Function on the fly and function as object
> x = 1:10
> f <- function(x, y) cos(y)/(1 + x^2)
> x <- seq(-1,1,by=0.1)
> y <- seq(-1,1,by=0.1)
> z <- outer(x,y,f)
>

矩阵/向量操作用 %operator%
比如 %*% 表示相乘

读写数据,基本上 R 遵循的是“行为 record,列为 feature”.
R 对数据文件的要求是很严格的,它的出发点是建议你用其他程序如 python 来使得数据满足格式要求.
当同时有或者同时没有 header line 和 row lables 时,使用如下语句
x <- read.table("file")
当只有 header line 时,使用
x <- read.table("file", header=TRUE)

write.table(x,"file")

numeric(0) 指产生一个长度为 0 的numeric vector

scan() 可以以顺序方式以规定的格式读入数据,格式如 list(0,0,0,"")表示三个数值和一个字符串
list 的indexing 使用 [[i]],如果格式只有一种,而读成一个向量,一下代码,将读入一个矩阵
> x = 1:10
z<-matrix(scan("x.txt",0),ncol=5,byrow=TRUE)

随机分布
Distribution R name additional arguments
beta beta shape1, shape2, ncp
binomial binom size, prob
Cauchy cauchy location, scale
chi-squared chisq df, ncp
exponential exp rate
F f df1, df2, ncp
gamma gamma shape, scale
geometric geom prob
hypergeometric hyper m, n, k
log-normal lnorm meanlog, sdlog
logistic logis location, scale
negative binomial nbinom size, prob
normal norm mean, sd
Poisson pois lambda
Student's t t df, ncp
uniform unif min, max
Weibull weibull shape, scale
Wilcoxon wilcox m, n

Prefix the name given here by `d' for the density, `p' for the CDF, `q' for the quantile function and `r' for simulation (random deviates).

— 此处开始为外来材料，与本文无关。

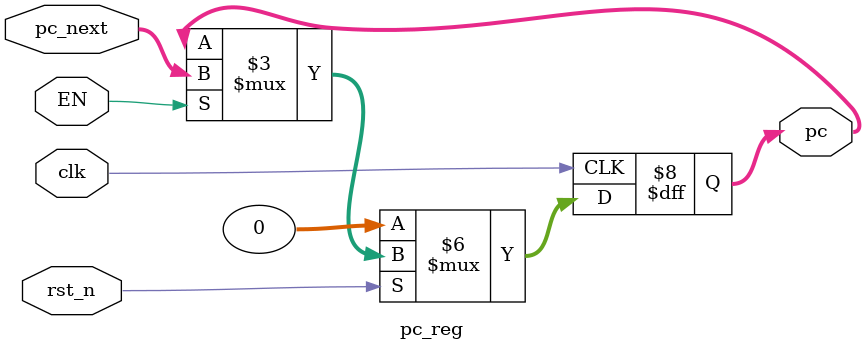
<source format=v>
`timescale 1ns / 1ps 
module pc_reg (
	input wire 		  clk , rst_n , EN ,
	input wire [31:0] pc_next ,
	
	output reg [31:0] pc 
	);

always @(posedge clk ) begin
	if (!rst_n) begin
		pc <= 32'd0 ;
	end
	else begin
		if(EN) begin 
			pc <= pc_next ;
		end 
	end
end

endmodule 
</source>
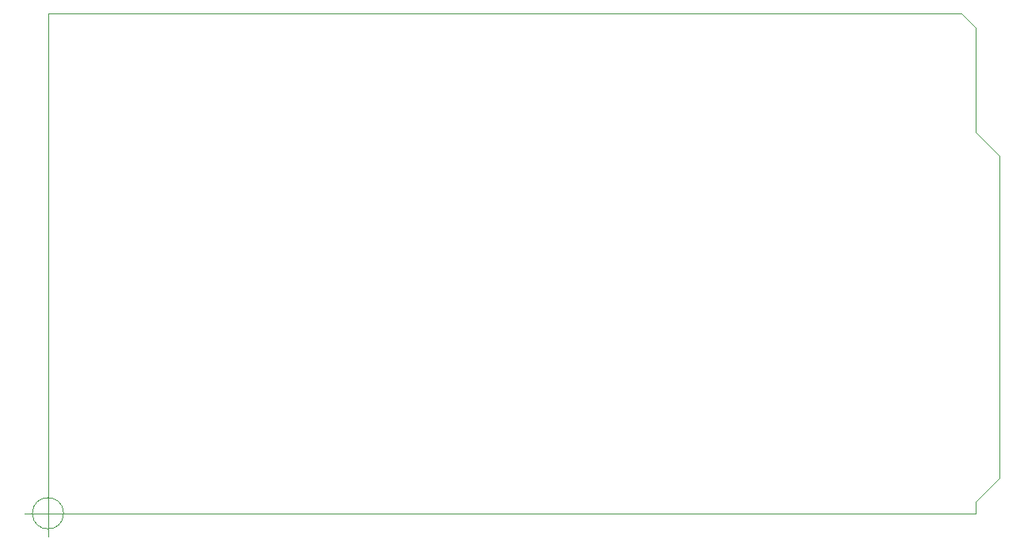
<source format=gbr>
G04 #@! TF.GenerationSoftware,KiCad,Pcbnew,5.1.5-52549c5~84~ubuntu18.04.1*
G04 #@! TF.CreationDate,2020-04-29T15:12:50+01:00*
G04 #@! TF.ProjectId,etl_driver_as_arduino_due_shield,65746c5f-6472-4697-9665-725f61735f61,rev?*
G04 #@! TF.SameCoordinates,Original*
G04 #@! TF.FileFunction,Profile,NP*
%FSLAX46Y46*%
G04 Gerber Fmt 4.6, Leading zero omitted, Abs format (unit mm)*
G04 Created by KiCad (PCBNEW 5.1.5-52549c5~84~ubuntu18.04.1) date 2020-04-29 15:12:50*
%MOMM*%
%LPD*%
G04 APERTURE LIST*
%ADD10C,0.050000*%
G04 APERTURE END LIST*
D10*
X93995666Y-124841000D02*
G75*
G03X93995666Y-124841000I-1666666J0D01*
G01*
X89829000Y-124841000D02*
X94829000Y-124841000D01*
X92329000Y-122341000D02*
X92329000Y-127341000D01*
X191516000Y-124841000D02*
X92329000Y-124841000D01*
X191516000Y-123571000D02*
X191516000Y-124841000D01*
X194056000Y-121031000D02*
X191516000Y-123571000D01*
X194056000Y-86614000D02*
X194056000Y-121031000D01*
X191516000Y-84074000D02*
X194056000Y-86614000D01*
X191516000Y-72898000D02*
X191516000Y-84074000D01*
X189992000Y-71374000D02*
X191516000Y-72898000D01*
X92329000Y-71374000D02*
X189992000Y-71374000D01*
X92329000Y-124841000D02*
X92329000Y-71374000D01*
M02*

</source>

Matrix Indexing 注意:的优先级比较高,所以在计算 index 的起始/结尾时,别忘了加括号
> idx = c(1,2,3,4,5)
> idx[2:3]
[1] 2 3
> idx[2+1:3]
[1] 3 4 5
> idx[(2+1):3]
[1] 3

sample(x, size, replace = FALSE, prob = NULL)
x 为一个向量或一个正整数 N,size 默认为向量长度或该正整数 N
所以 sample 默认为向量的 permutation 或者 1:N 的permutation

写矩阵
write.matrix(x,file='') # 这是在package MASS 中,所以要先导入 MASS
若为 sparse matrix,则使用
writeMM(x,'file')

2 comments:

Yifan Yang said...

http://mlg.eng.cam.ac.uk/dave/rmbenchmark.php上做R和Matlab比较的作者明显不是很擅长写R代码,比如比较
Generating 107 uniform(0,1) random numbers
的时候,直接使用复制粘贴都有
user system elapsed
0.02 0.08 0.09
的速度(s),但作者居然得到了1.136s的数据...我怀疑作者使用了循环而不是向量化.

还有诸如排序的测试,作者应该没有使用sort提供的快速排序选项...那个是matlab默认的吧...

但是,很多情况下R的速度确实比Matlab慢。基于矩阵运算的话,虽然同样是基于cBlas库,但参数不一样结果不一样。(R可以选取特定的BLAS库)
此外,R可以不在Cygwin下运行啊。Cygwin下运行有的库不是很靠谱啊,而且速度有影响。

dhp said...

你说的挺有道理,有时间我自己测一测。